A questão ecológica é fundamental. Na produção rural é essencial. Ora, se o agro é autônomo e autossuficiente, gerido a mercado, etc., deixa ele funcionar sozinho, apenas colocando restrições onde há criminalidade ambiental. Que se concedam os incentivos macroeconômicos, que hoje vão todos para o agro, para outras atividades. Pode até ser a transição do agro para uma atividade exportadora, mas que tenha relativa contribuição à economia ecológica.
Sugiro o uso de três indicadores: não está produzindo exacerbadamente gases do efeito estufa, não está dissipando exageradamente a água – um bem que o agro exporta gratuitamente e que faz falta na situação de escassez hídrica que nós vivemos – e as contaminações pelos agrotóxicos.
Seriam critérios mesorregionais para conceder incentivos que teriam ranking de A até E, sendo que A, B e C teriam incentivos; o D, ou seja, no limite, não teria incentivo nenhum. E para os que estão passando desse limite, aplica-se a regra constitucional de desapropriação. Esse seria um modelo de zoneamento agro-hidro ecológico que prepararia as bases de uma transição de uma economia primária exportadora para economia de transição ecológica. Não somente agroecológica, porque no agro se pode produzir energia também.
Vamos olhar para o mundo e não ficar apenas olhando para commodities. É como se só houvesse soja, milho e ração para se explorar, e essa é uma vantagem comparativa, entre outras.
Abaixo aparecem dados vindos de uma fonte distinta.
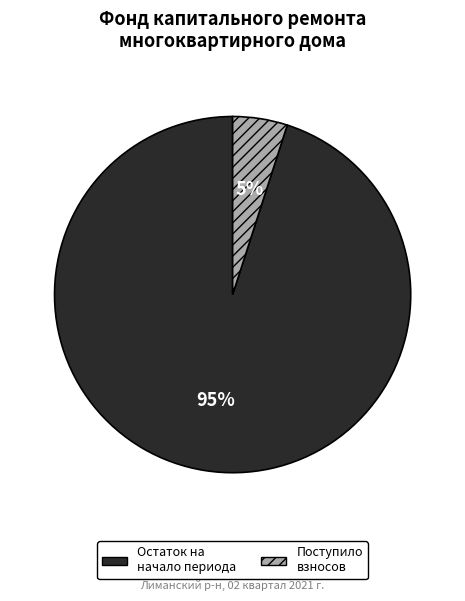

To the nearest percent, what is the difference between the Поступило взносов and Остаток на начало периода slice percentages?

90%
Esse padrão de consumo global também está em fase de mudança. E mesmo que não estivesse, temos que ver o conjunto da economia e da sociedade, e não um setor peculiar que, por um determinado momento, foi exitoso.
É como aquele mito “decifra-me ou te devoro”. Ou muda o padrão, ou vai ser devorado. As evidências de contaminação dos gases de efeito estufa e seus efeitos não são de longo prazo, são quase imediatos. E forçarão o sistema econômico global a pressionar cada vez mais o sistema brasileiro. Isso está evidente.